Your task is to copy the data exactly while leaving out every picture.

==*==

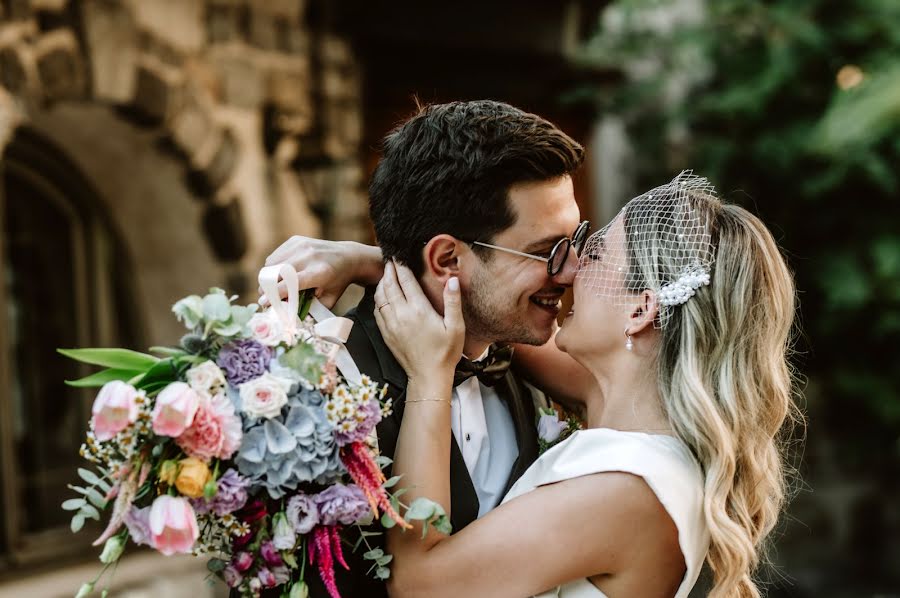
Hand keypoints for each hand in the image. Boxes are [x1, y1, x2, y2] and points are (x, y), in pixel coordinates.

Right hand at [259, 237, 383, 308]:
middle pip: (278, 272)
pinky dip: (273, 266)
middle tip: (264, 297)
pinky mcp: (296, 240)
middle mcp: (310, 256)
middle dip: (267, 286)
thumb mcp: (329, 300)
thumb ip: (311, 310)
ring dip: (268, 276)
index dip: (275, 294)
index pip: (291, 283)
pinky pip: (276, 255)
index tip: (264, 303)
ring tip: (271, 286)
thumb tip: (289, 318)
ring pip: (273, 263)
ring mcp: (302, 245)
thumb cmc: (337, 282)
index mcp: (319, 272)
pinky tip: (279, 273)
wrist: (348, 257)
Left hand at [374, 261, 464, 383]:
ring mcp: (391, 325)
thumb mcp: (456, 327)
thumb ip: (453, 302)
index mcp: (419, 310)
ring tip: (385, 274)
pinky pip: (377, 311)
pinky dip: (377, 299)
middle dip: (389, 271)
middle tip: (389, 260)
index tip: (398, 257)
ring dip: (381, 283)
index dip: (401, 267)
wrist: (428, 376)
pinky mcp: (386, 334)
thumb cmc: (445, 352)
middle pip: (390, 286)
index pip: (406, 282)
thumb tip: (452, 280)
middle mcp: (402, 315)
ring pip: (380, 297)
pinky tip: (380, 295)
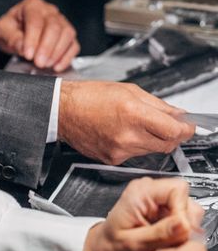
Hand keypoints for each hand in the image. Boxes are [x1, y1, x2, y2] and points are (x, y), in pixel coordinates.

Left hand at [0, 0, 78, 71]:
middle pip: (54, 27)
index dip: (32, 39)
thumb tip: (23, 48)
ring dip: (57, 52)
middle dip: (46, 47)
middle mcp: (49, 11)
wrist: (15, 33)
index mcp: (32, 5)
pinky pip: (73, 44)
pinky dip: (67, 57)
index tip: (28, 54)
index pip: (35, 21)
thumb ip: (11, 38)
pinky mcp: (67, 35)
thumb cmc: (9, 29)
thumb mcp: (2, 31)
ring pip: (67, 34)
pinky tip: (57, 66)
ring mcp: (61, 21)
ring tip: (45, 64)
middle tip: (38, 63)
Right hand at [58, 80, 194, 163]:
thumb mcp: (128, 90)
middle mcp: (127, 135)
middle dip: (172, 135)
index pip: (174, 130)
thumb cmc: (89, 97)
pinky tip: (123, 133)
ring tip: (137, 124)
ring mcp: (119, 150)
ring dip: (153, 139)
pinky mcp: (112, 159)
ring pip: (152, 150)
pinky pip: (135, 155)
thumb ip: (157, 104)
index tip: (188, 125)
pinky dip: (136, 145)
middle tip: (169, 125)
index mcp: (133, 113)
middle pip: (167, 144)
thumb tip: (178, 114)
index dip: (186, 129)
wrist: (63, 111)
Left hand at [83, 177, 203, 250]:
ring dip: (184, 230)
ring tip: (167, 242)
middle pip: (187, 199)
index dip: (183, 212)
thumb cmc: (111, 244)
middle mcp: (151, 191)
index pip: (178, 189)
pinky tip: (168, 241)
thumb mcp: (133, 243)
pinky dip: (181, 233)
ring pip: (189, 210)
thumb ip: (159, 234)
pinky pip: (184, 220)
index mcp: (140, 192)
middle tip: (174, 241)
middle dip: (185, 223)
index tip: (181, 231)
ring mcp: (159, 200)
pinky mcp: (165, 211)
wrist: (104, 248)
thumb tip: (184, 224)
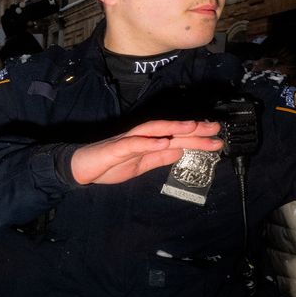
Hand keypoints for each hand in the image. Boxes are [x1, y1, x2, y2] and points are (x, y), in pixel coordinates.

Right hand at [70, 120, 222, 184]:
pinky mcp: (114, 148)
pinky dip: (148, 142)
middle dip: (192, 129)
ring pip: (153, 130)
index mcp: (147, 143)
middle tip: (215, 127)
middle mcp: (139, 137)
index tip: (216, 137)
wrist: (78, 168)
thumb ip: (159, 158)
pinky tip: (163, 142)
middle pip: (169, 129)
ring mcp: (127, 141)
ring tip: (193, 127)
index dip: (196, 136)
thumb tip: (180, 151)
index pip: (175, 137)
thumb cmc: (108, 165)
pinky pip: (133, 144)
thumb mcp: (140, 166)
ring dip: (173, 128)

==*==

Response ▸
Hand keypoints for each hand in the image. Boxes are [x1, y1, x2, y2] and points are (x, y), in pixel coordinates.

Right hand at [259, 237, 383, 308]:
middle pip: (278, 272)
pinky dip: (273, 266)
middle tip: (264, 297)
pinky mcp: (296, 240)
middle mcp: (310, 256)
middle dip: (267, 286)
thumb mcp: (329, 300)
thumb ip: (311, 310)
ring dip: (268, 276)
index dip: (275, 294)
index pip: (291, 283)
pinky pip: (276, 255)
index tip: (264, 303)
ring tip: (271, 286)
thumb tip: (289, 318)
ring pip: (273, 263)
ring mcp: (302, 245)
thumb cmc: (337, 282)
index mcp: (319, 272)
pinky tip: (279, 273)
wrist: (348, 257)
Left hand at [374, 261, 464, 383]:
ring mcp: (391, 325)
thumb mcp: (456, 327)
thumb ip: (453, 302)
index mcp: (419, 310)
ring tip: (385, 274)
pinky pip: (377, 311)
pinky dip: (377, 299)
middle dip: (389, 271)
middle tip: (389, 260)
index tip: (398, 257)
ring dip: (381, 283)
index dip: (401, 267)
wrist: (428, 376)
pinky mcp: (386, 334)
thumb cmc: (445, 352)
middle pip: (390, 286)
index pip: (406, 282)
thumb tip: (452, 280)
middle mcp: (402, 315)
ring pip: (380, 297)
pinky tip: (380, 295)
Hand keypoints for each hand in the image. Boxes are [x1, y1, x2, y2] and points are (x, y), in pixel coordinates.

Left hand at [0, 0, 78, 71]:
middle pip: (54, 27)
index dip: (32, 39)
thumb tip: (23, 48)
ring dip: (57, 52)
middle dip: (46, 47)
middle mcp: (49, 11)
wrist: (15, 33)
index mcp: (32, 5)
pinky pip: (73, 44)
pinky dip: (67, 57)
index tip: (28, 54)
index pip: (35, 21)
thumb ip: (11, 38)
pinky mcp: (67, 35)
thumb cmc: (9, 29)
thumb mcp: (2, 31)
ring pip: (67, 34)
pinky tip: (57, 66)
ring mcp: (61, 21)
ring tip: (45, 64)
middle tip: (38, 63)
Right hand at [58, 80, 194, 163]:
thumb mcp: (128, 90)
middle mcp: (127, 135)
middle dip: (172, 135)
index pip: (174, 130)
thumb cmc: (89, 97)
pinky tip: (123, 133)
ring tip: (137, 124)
ring mcp: (119, 150)
ring dip: (153, 139)
pinky mcp: (112, 159)
ring pip: (152, 150)
pinky pip: (135, 155)
thumb ip: (157, 104)
index tip: (188, 125)
pinky dip: (136, 145)
middle tip: (169, 125)
index mcp: (133, 113)
middle pip: (167, 144)
thumb tip: (178, 114)
index dip: (186, 129)
wrist: (63, 111)
Left hand at [83, 177, 203, 250]:
ring dip: (184, 230)
ring tip: (167, 242)
middle pip: (187, 199)
index dip: (183, 212)
thumb cmc: (111, 244)
middle mcp: (151, 191)
index pip: (178, 189)
pinky tip: (168, 241)
thumb mcp: (133, 243)
pinky dip: (181, 233)
ring pip: (189, 210)
thumb ip: (159, 234)
pinky pip: (184, 220)
index mcp: (140, 192)
middle tip: (174, 241)
middle dip: (185, 223)
index tip: (181, 231)
ring mcp: (159, 200)
pinky mcp: (165, 211)
wrist: (104, 248)
thumb tip: (184, 224)
Hand keypoints for each hand in the image. Boxes are [x1, y1, x2, y2] and points are (x, y), in pixel coordinates.

Right hand at [70, 120, 222, 184]:
pinky mcp: (114, 148)
pinky dip: (148, 142)
middle dip: (192, 129)
ring pip: (153, 130)
index mcp: (147, 143)
middle tip: (215, 127)
middle mcp: (139, 137)
index tip: (216, 137)
wrist: (78, 168)
thumb ip: (159, 158)
pinky tip: (163, 142)
middle pip: (169, 129)
ring mcp: (127, 141)
ring tip: (193, 127)
index dip: (196, 136)
thumb tip: (180, 151)
index pip: (175, 137)
thumb cmc: (108, 165)
pinky pip: (133, 144)
thumb mcp: (140, 166)
ring dip: (173, 128)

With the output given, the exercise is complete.